RIGHT RESOLUTION, WRONG GENOCIDE
by Alec Dubro, dubro@bellatlantic.net
by CommonDreams.org
Published on Sunday, October 28, 2007
It looks like House Resolution 106, "Affirmation of the United States
Record on the Armenian Genocide Resolution," is dead — for this
session of Congress anyway. But, since it’s been around in one form
or another since 1965, there’s no reason to think this is the end of
the issue.
For the record, I believe the mass murder of the Armenians during and
after 1915 to be genocide. It’s so well documented that to protest
the label genocide is like, well, Holocaust denial. It happened, and
if the Turks refuse to recognize it, I do and millions of others do.
That said, what is the U.S. government doing condemning Turkey for
genocide when it has never considered its own genocidal actions? The
near extermination of the aboriginal Indians is as obvious a case of
genocide as exists, but for some reason it hasn’t made its way to
Congress. But it hovers over the land, continuing to haunt us, but
we don’t acknowledge it. As my grandmother used to say, "On others
you can see a hair.

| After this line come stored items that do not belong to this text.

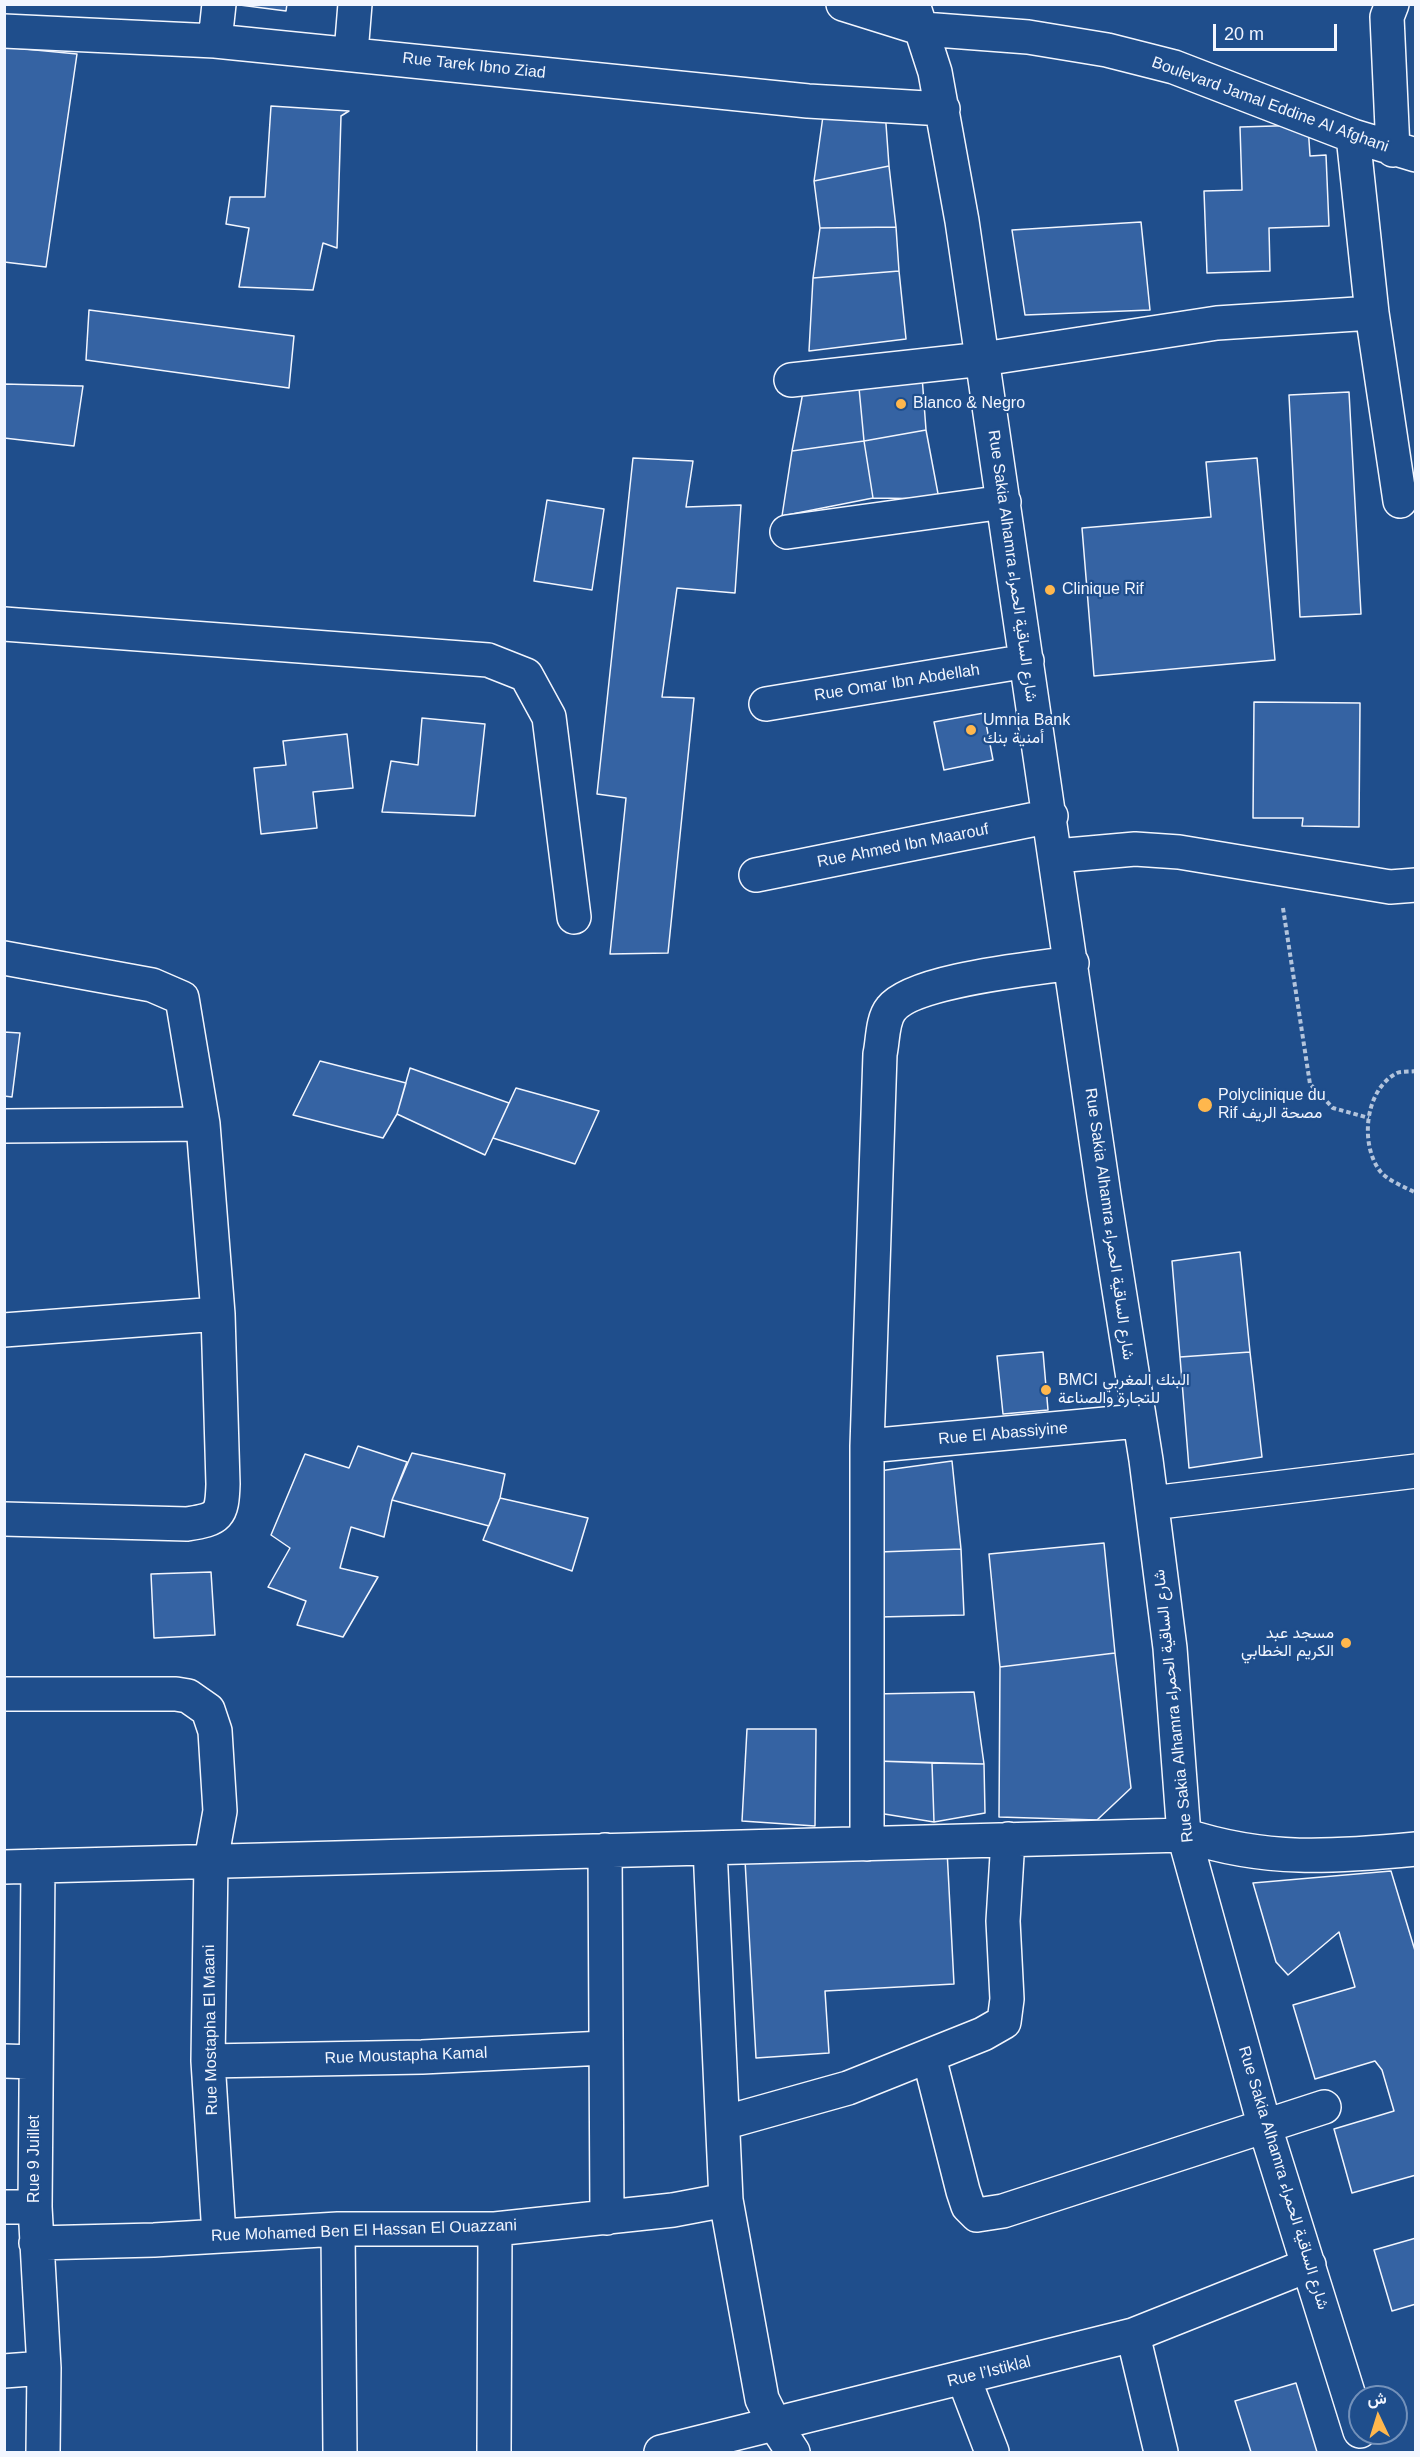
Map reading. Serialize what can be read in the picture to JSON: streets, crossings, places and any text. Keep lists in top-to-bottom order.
{
  "streets": {
    "street": [
      "Rue Tarek Ibno Ziad",
      "Boulevard Jamal Eddine Al Afghani",
      "Rue Sakia Alhamra شارع الساقية الحمراء",
      "Rue Omar Ibn Abdellah",
      "Rue Ahmed Ibn Maarouf",
      "Rue El Abassiyine",
      "Rue Mostapha El Maani",
      "Rue Moustapha Kamal",
      "Rue 9 Juillet",
      "Rue Mohamed Ben El Hassan El Ouazzani",
      "Rue l’Istiklal"
    ]
  },
  "crossings": [
    ["Rue Tarek Ibno Ziad", "Rue Sakia Alhamra شارع الساقية الحمراء"],
    ["Boulevard Jamal Eddine Al Afghani", "Rue Sakia Alhamra شارع الساقية الحمراء"],
    ["Rue Sakia Alhamra شارع الساقية الحمراء", "Rue Omar Ibn Abdellah"],
    ["Rue Sakia Alhamra شارع الساقية الحمراء", "Rue Ahmed Ibn Maarouf"],
    ["Rue Sakia Alhamra شارع الساقية الحمراء", "Rue El Abassiyine"],
    ["Rue Sakia Alhamra شارع الساقية الحمراء", "Rue l’Istiklal"],
    ["Rue Mostapha El Maani", "Rue Moustapha Kamal"],
    ["Rue Mostapha El Maani", "Rue Mohamed Ben El Hassan El Ouazzani"],
    ["Rue 9 Juillet", "Rue Mohamed Ben El Hassan El Ouazzani"]
  ],
  "places": [
    "Blanco & Negro",
    "Clinique Rif",
    "Umnia Bank أمنية بنك",
    "Polyclinique du Rif مصحة الريف",
    "BMCI البنك المغربي للتجارة والصناعة",
    "مسجد عبد الكريم الخطابي"
  ],
  "scale_bar": "20 m",
  "north": "top"
}
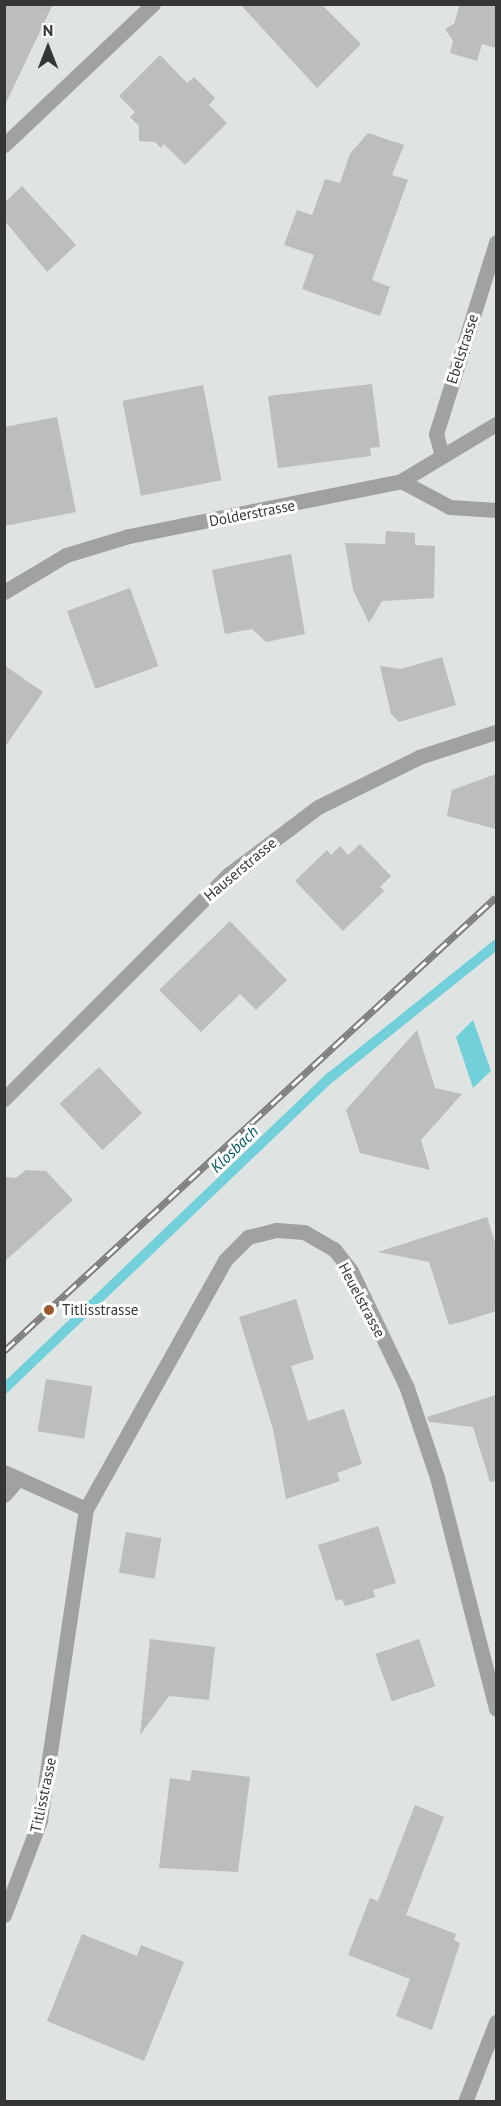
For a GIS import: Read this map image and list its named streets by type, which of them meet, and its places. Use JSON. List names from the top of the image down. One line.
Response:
{"streets":{"street":["Ebelstrasse","Dolderstrasse","Hauserstrasse","Heuelstrasse","Titlisstrasse"]},"crossings":[["Ebelstrasse","Dolderstrasse"],["Heuelstrasse","Titlisstrasse"]],"water":["Klosbach"],"places":["Titlisstrasse"],"north":"top"}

On yourself you can’t see a horse."
Although the massacres in Asia Minor took place about 90 years ago,
an American campaign of genocide was launched in California some
68 years prior to that, in the wake of the discovery of gold, and
continued for decades.
California Indians were killed for the same reasons that Armenians
were killed in Turkey, Bosnians were killed in Yugoslavia, and Zaghawa
and Massaleit are being killed today in Darfur: to rid the land of
one people and to repopulate it with another.
In a sense, the killing of the California Indians was closer to
genocide than the more famous Trail of Tears. There, the ostensible
reason for the wholesale deportation was resettlement, although death
followed closely in its wake. In California, there was no pretense
to anything else.
Have no doubt, it was planned genocide. In his inaugural address in
1849, California Governor-elect Peter Hardeman Burnett stated clearly
and succinctly, "that a war of extermination will continue to be
waged between the two races until the Indian race becomes extinct,
must be expected…"
Nor was it an empty threat. Dr. Edward Castillo, chair of the Native
American Studies Department at the California’s Sonoma State University
and himself a Cahuilla and Luiseño Indian, has written extensively on
the California Indians. According to Castillo, following the discovery
of gold, within a decade, as many as 100,000 of the 170,000 Indians
living in California had died, "the majority from violence, the rest
from disease and starvation." Other historians say more died from
deprivation than violence, but that’s like comparing the gassed and
the starvation victims in Auschwitz. They were deliberately killed,
period. And we can’t pretend it was anything other than genocide.
Yet by shying from the word genocide, we refuse to recognize the
immensity of the crime. I wonder if the Resolution 106’s spear
carriers, California representatives Tom Lantos and Nancy Pelosi,
or, for that matter, California’s large and influential Armenian
community, have even given much thought to the fact that they live
on ground soaked in Indian blood.
Right here, not Turkey.
Certainly it would be politically and economically inconvenient to
accept full responsibility for the continuing genocide. But is it
too much to ask for a non-binding resolution before trying to bull
another condemnation of Turkey through Congress? I’ll bet it is.